Dalí and Abelló had a common goal. They both wanted to open a museum. And they both did so “in their own way”. In the case of Abelló, he bought and refurbished adjacent houses in his native Mollet, thereby managing to construct his own Museum-House-Maze in which he showed anyone who was interested the 10,000 works of his collection, a true cabinet of curiosities. In 1999 the pieces became part of the Abelló Museum – Municipal Art Foundation, hosted in a different building which was more appropriate to their museographical needs in the centre of Mollet.
One of the best-known contributions by Abelló to Dalí was made in July 1971. Dalí wanted to give his wife Gala a white horse as a gift.
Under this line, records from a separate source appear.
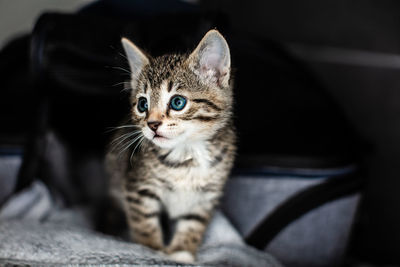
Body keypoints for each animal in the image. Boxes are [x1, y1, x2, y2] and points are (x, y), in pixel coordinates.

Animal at [107, 29, 238, 264]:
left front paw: (181, 252)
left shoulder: (206, 196)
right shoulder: (138, 187)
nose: (152, 124)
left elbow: (193, 224)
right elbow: (144, 222)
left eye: (178, 102)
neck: (187, 153)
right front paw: (151, 249)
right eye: (142, 104)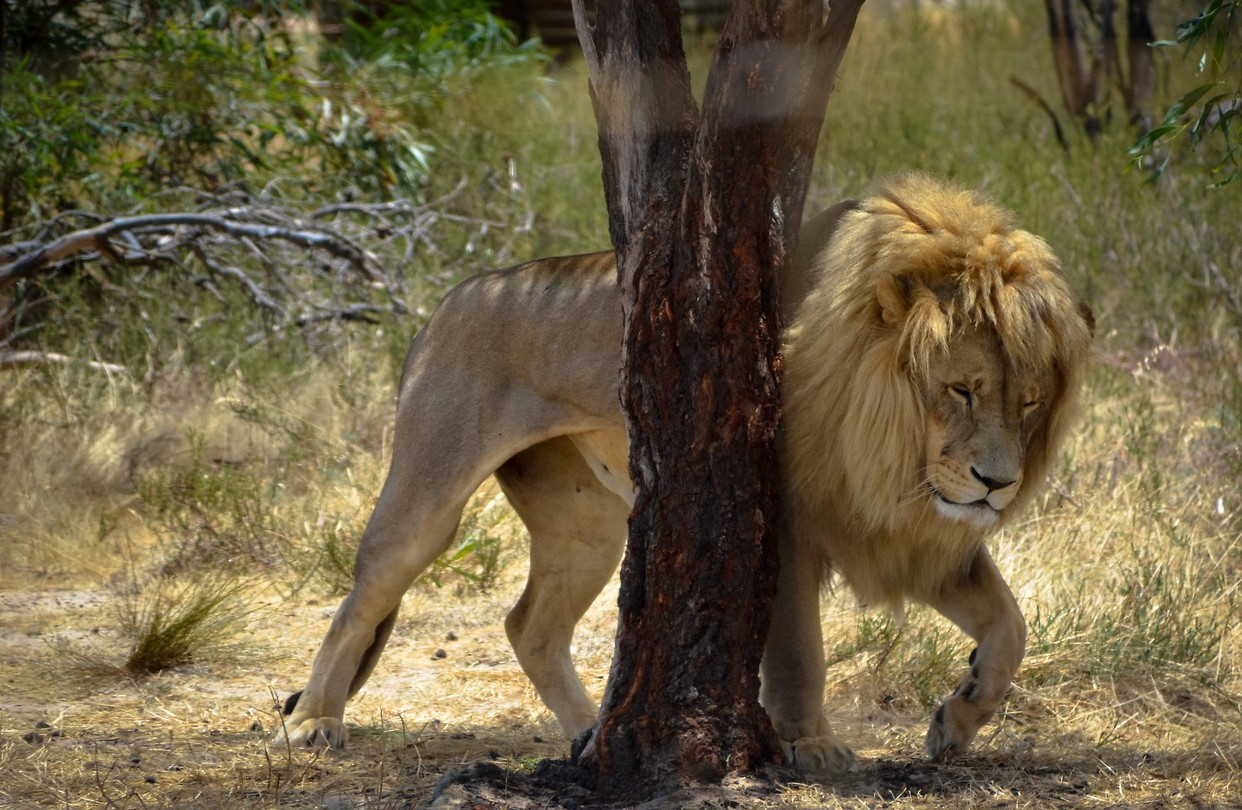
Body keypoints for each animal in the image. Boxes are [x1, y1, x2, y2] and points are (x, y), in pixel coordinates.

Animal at [275, 174, 1093, 775]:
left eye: (1028, 402)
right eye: (961, 391)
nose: (997, 484)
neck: (889, 456)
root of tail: (456, 295)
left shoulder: (909, 531)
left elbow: (1011, 627)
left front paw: (957, 719)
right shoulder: (783, 517)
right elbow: (799, 649)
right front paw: (810, 743)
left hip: (590, 529)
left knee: (529, 626)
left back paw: (591, 736)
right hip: (429, 493)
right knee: (361, 600)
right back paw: (314, 722)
Abelló, wanting to please the artist, contacted the owner of the Monumental bullring, Pedro Balañá. He bought a white horse and took it to the slaughterhouse in Terrassa. The taxidermist Joaquim Jover Roig then embalmed it without removing its internal organs.
Workers with the stuffed horse in the foyer of the Ritz Hotel, 1971.
Why did he leave the organs inside? Because the commission had to be done in a hurry. There wasn’t time. Dalí had hired a suite on the fifth floor of the Ritz Hotel (the most exclusive in Barcelona) in which to place the horse. But with its organs intact the horse weighed 300 kilos and didn’t fit in the lift and it had to be carried up the stairs by a team of hotel workers who almost fainted from exhaustion. The following day the equestrian-Dalían spectacle appeared in a number of national and international newspapers. Dalí, proud of it, christened the horse “Rocibaquinante”, in memory of Babieca the horse of El Cid and Rocinante which was Quixote’s horse. It is now housed in the Gala Salvador Galí Castle Museum in Púbol.